For the entries below, the expected answer is the line with "wrist: (190, 76)", the line with "index tip: (1041, 787)", and every line between them, exactly as written, and nothing more.

Body or hand keypoint data:
▼

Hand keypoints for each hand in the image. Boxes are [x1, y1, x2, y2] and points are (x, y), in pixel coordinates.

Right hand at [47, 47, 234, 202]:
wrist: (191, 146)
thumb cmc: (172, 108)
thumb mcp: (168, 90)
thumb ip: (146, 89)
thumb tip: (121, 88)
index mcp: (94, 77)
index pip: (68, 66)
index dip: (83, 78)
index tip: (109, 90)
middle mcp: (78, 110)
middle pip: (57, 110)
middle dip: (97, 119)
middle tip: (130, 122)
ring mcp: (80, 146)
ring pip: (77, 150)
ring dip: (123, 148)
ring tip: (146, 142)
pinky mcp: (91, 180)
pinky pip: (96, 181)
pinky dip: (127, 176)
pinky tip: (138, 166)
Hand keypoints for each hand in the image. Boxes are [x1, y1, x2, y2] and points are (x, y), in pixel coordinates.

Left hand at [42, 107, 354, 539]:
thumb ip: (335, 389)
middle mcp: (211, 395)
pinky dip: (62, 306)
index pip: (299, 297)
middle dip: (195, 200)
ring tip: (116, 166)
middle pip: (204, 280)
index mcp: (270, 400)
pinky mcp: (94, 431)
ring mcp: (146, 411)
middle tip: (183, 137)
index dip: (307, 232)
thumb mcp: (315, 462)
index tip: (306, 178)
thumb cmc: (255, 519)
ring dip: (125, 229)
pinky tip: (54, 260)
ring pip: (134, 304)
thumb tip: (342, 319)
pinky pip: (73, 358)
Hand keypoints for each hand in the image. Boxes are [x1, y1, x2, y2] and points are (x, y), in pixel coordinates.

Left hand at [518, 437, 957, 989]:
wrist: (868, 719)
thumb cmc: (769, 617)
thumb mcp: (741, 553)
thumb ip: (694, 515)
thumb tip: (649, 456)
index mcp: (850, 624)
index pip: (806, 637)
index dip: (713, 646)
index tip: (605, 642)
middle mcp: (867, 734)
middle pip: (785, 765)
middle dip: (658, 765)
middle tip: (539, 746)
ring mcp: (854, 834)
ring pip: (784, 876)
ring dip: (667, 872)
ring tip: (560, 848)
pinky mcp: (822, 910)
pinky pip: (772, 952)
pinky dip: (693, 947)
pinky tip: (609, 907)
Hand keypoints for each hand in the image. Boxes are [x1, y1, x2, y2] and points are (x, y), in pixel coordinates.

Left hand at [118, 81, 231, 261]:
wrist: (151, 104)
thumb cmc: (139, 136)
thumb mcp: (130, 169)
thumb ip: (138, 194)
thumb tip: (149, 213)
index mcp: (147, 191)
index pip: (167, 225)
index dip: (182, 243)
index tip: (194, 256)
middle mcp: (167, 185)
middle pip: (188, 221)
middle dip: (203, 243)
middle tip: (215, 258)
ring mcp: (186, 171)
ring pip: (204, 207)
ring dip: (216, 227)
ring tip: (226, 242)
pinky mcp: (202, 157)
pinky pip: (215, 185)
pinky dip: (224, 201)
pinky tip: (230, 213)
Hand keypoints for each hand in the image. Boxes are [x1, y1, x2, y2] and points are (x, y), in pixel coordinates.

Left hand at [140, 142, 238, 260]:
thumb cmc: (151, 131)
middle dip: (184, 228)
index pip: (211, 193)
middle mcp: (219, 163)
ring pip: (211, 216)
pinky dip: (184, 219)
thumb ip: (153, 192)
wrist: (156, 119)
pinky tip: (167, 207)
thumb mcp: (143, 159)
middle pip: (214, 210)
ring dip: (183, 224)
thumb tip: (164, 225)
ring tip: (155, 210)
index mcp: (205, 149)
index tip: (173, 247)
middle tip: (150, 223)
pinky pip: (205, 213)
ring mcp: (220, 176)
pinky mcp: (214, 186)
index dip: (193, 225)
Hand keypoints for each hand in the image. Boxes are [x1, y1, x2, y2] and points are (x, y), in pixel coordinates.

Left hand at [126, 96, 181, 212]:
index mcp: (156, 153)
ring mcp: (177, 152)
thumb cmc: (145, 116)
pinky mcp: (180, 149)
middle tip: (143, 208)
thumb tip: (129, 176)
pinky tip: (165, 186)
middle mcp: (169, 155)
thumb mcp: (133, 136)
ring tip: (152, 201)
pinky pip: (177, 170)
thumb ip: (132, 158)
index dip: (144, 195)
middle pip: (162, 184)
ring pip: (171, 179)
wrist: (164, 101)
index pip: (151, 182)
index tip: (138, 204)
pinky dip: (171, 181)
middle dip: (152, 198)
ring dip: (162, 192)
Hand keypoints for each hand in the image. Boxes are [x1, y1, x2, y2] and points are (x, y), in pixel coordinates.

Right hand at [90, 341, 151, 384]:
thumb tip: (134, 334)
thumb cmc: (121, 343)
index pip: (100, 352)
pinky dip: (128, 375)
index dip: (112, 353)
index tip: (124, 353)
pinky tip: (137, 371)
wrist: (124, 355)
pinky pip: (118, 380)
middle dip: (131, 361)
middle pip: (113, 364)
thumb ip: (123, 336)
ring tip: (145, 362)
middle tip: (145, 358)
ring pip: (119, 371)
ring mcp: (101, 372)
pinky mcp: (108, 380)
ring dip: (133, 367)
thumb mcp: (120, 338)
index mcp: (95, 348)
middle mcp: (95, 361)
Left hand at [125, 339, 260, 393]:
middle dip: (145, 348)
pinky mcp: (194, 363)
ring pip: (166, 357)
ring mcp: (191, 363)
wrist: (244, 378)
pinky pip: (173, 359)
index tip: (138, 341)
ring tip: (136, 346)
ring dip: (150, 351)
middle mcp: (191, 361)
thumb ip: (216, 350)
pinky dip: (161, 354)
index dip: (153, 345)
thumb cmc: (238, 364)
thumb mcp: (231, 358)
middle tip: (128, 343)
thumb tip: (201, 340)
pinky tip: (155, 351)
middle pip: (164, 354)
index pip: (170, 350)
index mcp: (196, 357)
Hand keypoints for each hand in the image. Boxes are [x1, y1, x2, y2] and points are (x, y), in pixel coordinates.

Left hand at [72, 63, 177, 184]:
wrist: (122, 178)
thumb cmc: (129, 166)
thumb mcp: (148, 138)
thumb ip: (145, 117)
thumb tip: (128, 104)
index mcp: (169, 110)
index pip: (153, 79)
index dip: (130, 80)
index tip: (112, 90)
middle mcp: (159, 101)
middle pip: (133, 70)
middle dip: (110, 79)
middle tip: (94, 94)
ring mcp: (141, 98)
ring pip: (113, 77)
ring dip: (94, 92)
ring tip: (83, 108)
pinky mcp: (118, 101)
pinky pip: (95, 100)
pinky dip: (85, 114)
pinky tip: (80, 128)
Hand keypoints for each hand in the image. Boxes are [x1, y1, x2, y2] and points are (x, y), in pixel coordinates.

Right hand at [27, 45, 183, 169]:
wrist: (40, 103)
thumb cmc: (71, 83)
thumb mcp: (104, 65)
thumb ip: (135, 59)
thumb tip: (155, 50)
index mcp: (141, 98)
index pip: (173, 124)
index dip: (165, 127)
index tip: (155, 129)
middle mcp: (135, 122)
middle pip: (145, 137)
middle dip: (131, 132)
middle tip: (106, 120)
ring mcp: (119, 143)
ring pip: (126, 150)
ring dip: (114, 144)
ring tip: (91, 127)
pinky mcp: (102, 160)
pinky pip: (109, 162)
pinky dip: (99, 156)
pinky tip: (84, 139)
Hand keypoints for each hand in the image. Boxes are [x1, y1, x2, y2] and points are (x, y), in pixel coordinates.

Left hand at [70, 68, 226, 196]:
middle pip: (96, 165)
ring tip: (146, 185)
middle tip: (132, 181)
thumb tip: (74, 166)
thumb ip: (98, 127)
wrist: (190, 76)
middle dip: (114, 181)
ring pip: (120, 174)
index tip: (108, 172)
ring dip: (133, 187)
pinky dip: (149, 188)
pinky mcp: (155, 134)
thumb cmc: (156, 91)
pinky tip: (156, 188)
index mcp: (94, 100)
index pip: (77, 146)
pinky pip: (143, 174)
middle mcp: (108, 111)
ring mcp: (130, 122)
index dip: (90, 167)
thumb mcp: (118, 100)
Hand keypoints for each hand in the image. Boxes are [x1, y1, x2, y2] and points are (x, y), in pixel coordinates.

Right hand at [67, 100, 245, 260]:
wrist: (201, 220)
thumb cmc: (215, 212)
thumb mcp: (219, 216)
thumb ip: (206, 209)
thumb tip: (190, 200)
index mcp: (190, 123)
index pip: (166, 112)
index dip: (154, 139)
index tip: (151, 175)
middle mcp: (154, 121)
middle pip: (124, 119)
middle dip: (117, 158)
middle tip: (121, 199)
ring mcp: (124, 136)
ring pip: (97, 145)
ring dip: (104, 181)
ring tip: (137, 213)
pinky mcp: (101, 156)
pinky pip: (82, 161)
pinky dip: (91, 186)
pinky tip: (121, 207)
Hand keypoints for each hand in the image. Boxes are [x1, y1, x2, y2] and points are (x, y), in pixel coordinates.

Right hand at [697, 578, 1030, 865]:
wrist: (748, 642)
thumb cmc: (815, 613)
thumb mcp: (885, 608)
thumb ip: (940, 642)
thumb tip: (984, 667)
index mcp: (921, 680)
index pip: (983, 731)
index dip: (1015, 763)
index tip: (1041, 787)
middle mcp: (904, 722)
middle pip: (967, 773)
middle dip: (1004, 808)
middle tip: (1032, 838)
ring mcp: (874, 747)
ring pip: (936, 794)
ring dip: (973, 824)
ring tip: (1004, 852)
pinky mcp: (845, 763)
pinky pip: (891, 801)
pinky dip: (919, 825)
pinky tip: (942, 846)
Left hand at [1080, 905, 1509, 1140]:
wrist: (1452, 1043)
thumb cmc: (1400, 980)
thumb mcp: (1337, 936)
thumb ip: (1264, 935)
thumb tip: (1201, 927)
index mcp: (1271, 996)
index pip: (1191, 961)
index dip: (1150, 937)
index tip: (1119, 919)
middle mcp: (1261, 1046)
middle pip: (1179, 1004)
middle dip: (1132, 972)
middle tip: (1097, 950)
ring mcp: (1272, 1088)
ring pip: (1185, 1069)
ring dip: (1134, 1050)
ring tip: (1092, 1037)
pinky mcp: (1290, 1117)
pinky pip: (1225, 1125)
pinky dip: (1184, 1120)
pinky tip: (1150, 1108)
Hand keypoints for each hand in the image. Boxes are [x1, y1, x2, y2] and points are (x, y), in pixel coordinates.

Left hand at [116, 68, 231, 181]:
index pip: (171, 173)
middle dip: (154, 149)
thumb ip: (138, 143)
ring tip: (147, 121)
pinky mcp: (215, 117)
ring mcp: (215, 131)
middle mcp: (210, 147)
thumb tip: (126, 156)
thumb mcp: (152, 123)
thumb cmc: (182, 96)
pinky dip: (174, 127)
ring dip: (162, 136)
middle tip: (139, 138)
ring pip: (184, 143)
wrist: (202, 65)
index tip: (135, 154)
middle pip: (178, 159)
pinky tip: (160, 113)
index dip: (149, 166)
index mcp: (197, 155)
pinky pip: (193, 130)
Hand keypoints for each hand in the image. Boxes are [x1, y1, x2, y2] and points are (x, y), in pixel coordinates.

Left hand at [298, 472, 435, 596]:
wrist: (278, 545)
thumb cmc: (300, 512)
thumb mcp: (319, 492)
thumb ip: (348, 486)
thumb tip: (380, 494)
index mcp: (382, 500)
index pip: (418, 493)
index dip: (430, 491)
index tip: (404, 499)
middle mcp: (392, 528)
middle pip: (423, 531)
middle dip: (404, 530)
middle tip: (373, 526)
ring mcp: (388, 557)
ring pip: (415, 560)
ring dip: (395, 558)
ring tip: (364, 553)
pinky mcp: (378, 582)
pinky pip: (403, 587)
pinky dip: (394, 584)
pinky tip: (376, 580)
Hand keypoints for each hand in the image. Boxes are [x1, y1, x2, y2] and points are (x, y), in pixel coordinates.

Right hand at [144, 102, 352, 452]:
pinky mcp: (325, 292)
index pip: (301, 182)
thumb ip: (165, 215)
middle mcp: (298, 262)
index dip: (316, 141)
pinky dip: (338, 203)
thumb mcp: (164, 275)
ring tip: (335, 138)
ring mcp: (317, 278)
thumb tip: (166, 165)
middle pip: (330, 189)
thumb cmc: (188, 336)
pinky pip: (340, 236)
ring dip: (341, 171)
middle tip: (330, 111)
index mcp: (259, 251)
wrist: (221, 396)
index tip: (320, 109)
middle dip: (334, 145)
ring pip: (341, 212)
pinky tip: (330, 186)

▲

**EXPECTED ANSWER:**
wrist: (190, 76)
middle dip: (114, 181)
ring pip: (120, 174)
index tip: (108, 172)
ring dip: (133, 187)
pinky dip: (149, 188)
pinky mcp: (155, 134)
thumb cmc: (156, 91)
pinky tip: (156, 188)
index mcp: (94, 100)
index pip: (77, 146)
pinky pip: (143, 174)
middle mcp: (108, 111)
ring mcp: (130, 122)
index dip: (90, 167)
thumb mcp: (118, 100)
Hand keypoints for each hand in the image. Boxes are [x1, y1, x2, y2] and points are (x, y), in pixel coordinates.

Right hand at [67, 100, 245, 260]:
wrist: (201, 220)
thumb cmc: (215, 212)
thumb mcp: (219, 216)
thumb ip: (206, 209)
thumb tip: (190, 200)
index mcp: (190, 123)
index pip: (166, 112)
index dip: (154, 139)
index tip: (151, 175)
middle mcp: (154, 121)
middle pip: (124, 119)
middle dip: (117, 158)
middle tip: (121, 199)
ring mcp: (124, 136)
ring pip: (97, 145)
ring dip: (104, 181)
ring tip: (137, 213)
pinky mcp: (101, 156)
pinky pip: (82, 161)
pinky dip: (91, 186)
pinky tip: (121, 207)
Hand keypoints for each hand in the image. Boxes are [x1, y1, x2, y2] and points are (x, y), in pixel coordinates.

Right hand at [697, 578, 1030, 865]:
wrist: (748, 642)
thumb cmc: (815, 613)
thumb mcp: (885, 608)
thumb ip: (940, 642)
thumb tip: (984, 667)
index mcp: (921, 680)
index pip: (983, 731)
index dip: (1015, 763)
index tip: (1041, 787)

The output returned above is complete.